Sein, im Wesentlichen auf den Geist Adornos gestützte Gegenstrategie besteht darin, die »Menschen in ihrer Lebendigkeit, in ihrem Eigenwillen und der Absicht zu begreifen, sich selbst zu erfassen, zu entwerfen, zu bestimmen und zu verwirklichen « (S. 7). Er sieht zu Recht die Gefahr, dass der nicht selten praktizierte räumliche Einschluss von Menschen mit schweren Behinderungen zu einem Einschluss in die gesellschaftliche Anpassung wird. Aus der Inklusion würde damit eine Exklusion auf höherer Ebene werden, nämlich der Ausschluss der individuellen Verschiedenheit.
Im Unterkapitel »Die soziale Wirklichkeit der Inklusion – ein kleiner Umweg« führt der Autor die literarischen Werke von Robert Seethaler an, in denen ausschließlich Außenseiter in ihrer schwierigen Auseinandersetzung mit der gesellschaftlichen Norm beschrieben werden. Alles Personen, die nicht wirklich inkludiert sind, aber eine »willensstarke Verletzlichkeit« besitzen, die ihre Subjektivität sichtbar werden lässt. Im abschließenden Kapitel wird Inklusion darauf aufbauend als ethische Frage diskutiert. Winkler spricht von kühler Nüchternheit, »die Behinderung als Lebensfaktum begreift, mit dem dann in einer Weise umzugehen ist, wie sie von den Subjekten gewünscht ist oder ihre Zustimmung findet« (S. 157).

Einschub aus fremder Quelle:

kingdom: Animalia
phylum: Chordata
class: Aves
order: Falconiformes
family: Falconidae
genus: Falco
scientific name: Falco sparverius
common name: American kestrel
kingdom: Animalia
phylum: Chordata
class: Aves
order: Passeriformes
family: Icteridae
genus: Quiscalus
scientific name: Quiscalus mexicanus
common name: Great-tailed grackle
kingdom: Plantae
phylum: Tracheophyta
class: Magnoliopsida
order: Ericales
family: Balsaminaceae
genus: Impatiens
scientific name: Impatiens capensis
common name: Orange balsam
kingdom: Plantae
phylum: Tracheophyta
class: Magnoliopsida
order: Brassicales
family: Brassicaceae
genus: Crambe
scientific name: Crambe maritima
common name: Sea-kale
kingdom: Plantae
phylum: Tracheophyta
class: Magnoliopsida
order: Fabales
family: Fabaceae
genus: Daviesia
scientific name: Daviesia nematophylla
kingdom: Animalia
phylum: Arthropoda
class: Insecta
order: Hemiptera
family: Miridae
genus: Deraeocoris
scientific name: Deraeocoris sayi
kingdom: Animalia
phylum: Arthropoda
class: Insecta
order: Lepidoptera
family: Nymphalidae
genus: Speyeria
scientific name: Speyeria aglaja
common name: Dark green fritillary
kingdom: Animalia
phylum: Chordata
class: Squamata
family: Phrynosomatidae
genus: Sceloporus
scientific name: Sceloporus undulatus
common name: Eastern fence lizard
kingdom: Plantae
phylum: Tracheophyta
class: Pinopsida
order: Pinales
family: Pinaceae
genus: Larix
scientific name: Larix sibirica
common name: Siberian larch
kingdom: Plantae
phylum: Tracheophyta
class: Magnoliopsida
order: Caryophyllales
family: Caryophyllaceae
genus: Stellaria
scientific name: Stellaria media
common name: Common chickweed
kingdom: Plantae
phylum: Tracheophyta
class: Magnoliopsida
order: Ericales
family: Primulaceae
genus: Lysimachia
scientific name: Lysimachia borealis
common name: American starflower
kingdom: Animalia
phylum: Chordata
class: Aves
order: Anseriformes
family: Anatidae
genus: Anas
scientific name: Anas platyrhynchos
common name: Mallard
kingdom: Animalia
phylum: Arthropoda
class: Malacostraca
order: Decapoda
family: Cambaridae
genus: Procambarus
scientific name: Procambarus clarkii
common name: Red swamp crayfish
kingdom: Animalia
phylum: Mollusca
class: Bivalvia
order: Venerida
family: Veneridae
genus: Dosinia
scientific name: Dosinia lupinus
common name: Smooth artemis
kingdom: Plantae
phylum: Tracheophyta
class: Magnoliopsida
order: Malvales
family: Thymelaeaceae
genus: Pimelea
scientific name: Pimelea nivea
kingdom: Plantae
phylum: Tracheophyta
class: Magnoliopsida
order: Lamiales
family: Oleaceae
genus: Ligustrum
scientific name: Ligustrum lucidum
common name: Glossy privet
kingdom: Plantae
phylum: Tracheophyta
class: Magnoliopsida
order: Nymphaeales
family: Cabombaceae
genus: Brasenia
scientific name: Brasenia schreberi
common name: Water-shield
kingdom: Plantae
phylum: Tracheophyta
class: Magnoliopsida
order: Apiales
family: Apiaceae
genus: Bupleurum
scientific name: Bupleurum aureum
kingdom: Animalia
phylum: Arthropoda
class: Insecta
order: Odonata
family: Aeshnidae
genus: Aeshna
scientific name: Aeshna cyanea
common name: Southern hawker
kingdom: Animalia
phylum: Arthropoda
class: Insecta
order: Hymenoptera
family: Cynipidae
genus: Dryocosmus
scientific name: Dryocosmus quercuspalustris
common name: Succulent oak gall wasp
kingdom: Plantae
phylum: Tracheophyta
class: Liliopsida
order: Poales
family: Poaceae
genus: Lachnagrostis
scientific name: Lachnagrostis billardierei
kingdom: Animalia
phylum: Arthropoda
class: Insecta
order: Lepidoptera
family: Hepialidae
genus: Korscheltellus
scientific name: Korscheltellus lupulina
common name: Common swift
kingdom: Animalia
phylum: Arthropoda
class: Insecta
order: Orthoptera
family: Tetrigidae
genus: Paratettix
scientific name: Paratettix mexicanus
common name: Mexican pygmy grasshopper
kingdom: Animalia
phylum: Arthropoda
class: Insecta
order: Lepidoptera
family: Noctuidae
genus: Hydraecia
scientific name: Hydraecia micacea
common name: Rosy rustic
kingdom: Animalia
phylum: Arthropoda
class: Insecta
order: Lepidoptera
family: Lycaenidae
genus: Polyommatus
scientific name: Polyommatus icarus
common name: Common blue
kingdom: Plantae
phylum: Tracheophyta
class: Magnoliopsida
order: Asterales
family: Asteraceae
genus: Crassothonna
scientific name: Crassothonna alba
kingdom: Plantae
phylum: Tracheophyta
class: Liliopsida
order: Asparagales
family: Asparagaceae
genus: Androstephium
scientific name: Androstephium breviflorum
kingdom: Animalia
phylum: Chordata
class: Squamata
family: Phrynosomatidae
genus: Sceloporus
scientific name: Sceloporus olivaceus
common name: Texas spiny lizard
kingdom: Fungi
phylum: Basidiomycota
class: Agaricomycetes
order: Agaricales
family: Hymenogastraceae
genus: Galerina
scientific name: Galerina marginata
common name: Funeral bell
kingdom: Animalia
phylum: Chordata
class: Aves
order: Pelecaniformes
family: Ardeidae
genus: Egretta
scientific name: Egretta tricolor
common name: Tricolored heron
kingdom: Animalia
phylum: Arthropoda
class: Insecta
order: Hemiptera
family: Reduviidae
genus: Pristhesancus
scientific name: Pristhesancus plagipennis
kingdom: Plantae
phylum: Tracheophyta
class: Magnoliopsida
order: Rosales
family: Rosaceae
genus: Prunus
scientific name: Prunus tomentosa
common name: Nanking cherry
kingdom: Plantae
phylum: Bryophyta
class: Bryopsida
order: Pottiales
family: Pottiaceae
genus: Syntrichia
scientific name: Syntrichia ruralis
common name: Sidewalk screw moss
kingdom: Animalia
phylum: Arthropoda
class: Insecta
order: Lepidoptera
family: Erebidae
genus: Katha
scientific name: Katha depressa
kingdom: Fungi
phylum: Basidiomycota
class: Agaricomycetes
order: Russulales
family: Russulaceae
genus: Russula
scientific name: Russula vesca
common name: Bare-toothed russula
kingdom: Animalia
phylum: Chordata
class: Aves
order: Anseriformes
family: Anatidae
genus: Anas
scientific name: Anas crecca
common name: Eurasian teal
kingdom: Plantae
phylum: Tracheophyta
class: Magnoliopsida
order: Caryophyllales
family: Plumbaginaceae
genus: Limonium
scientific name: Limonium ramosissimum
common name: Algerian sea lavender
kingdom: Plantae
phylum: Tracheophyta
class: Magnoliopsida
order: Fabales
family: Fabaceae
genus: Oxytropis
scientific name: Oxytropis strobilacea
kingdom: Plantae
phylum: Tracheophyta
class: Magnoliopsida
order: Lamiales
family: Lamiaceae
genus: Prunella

Die Chance der Inklusionsdebatte sieht er darin, dass die »Spannung im Denken aufrechterhalten wird« (S. 162). Individualität und Auseinandersetzung statt Einheitsbrei und Harmonie. Damit steht der Autor mitten in der Umsetzung des Bundesteilhabegesetzes. Dieses spricht nicht mehr in erster Linie von Inklusion und Anpassung, sondern von Teilhabe und Selbstbestimmung. Er nimmt ein wichtiges Prinzip der UN-Behindertenrechtskonvention auf, das in der Inklusionsdebatte untergegangen ist: Diversity.
Die Menschen sind unterschiedlich und haben unterschiedliche Vorstellungen über das Leben, auch Menschen mit Behinderung haben das Recht, mit ihrem Anderssein teilzuhaben. Aber sie brauchen Unterstützung, um die gesellschaftlichen Barrieren zu überwinden, von denen das BTHG endlich sieht, dass es nicht nur umweltbedingte, sondern auch einstellungsbedingte Barrieren gibt.
Michael Winklers Buch ragt unter den kritischen Büchern zur Inklusion, wie z. B. die Inklusionslüge, heraus, weil es kein akademisches Buch im schlechten Sinne ist, sondern ein engagiertes Buch. Es gelingt ihm, mit seiner dialektischen Sicht der Dinge die Uniformität der Inklusion als Illusion zu entlarven und den Leser von dessen Ende zu überzeugen.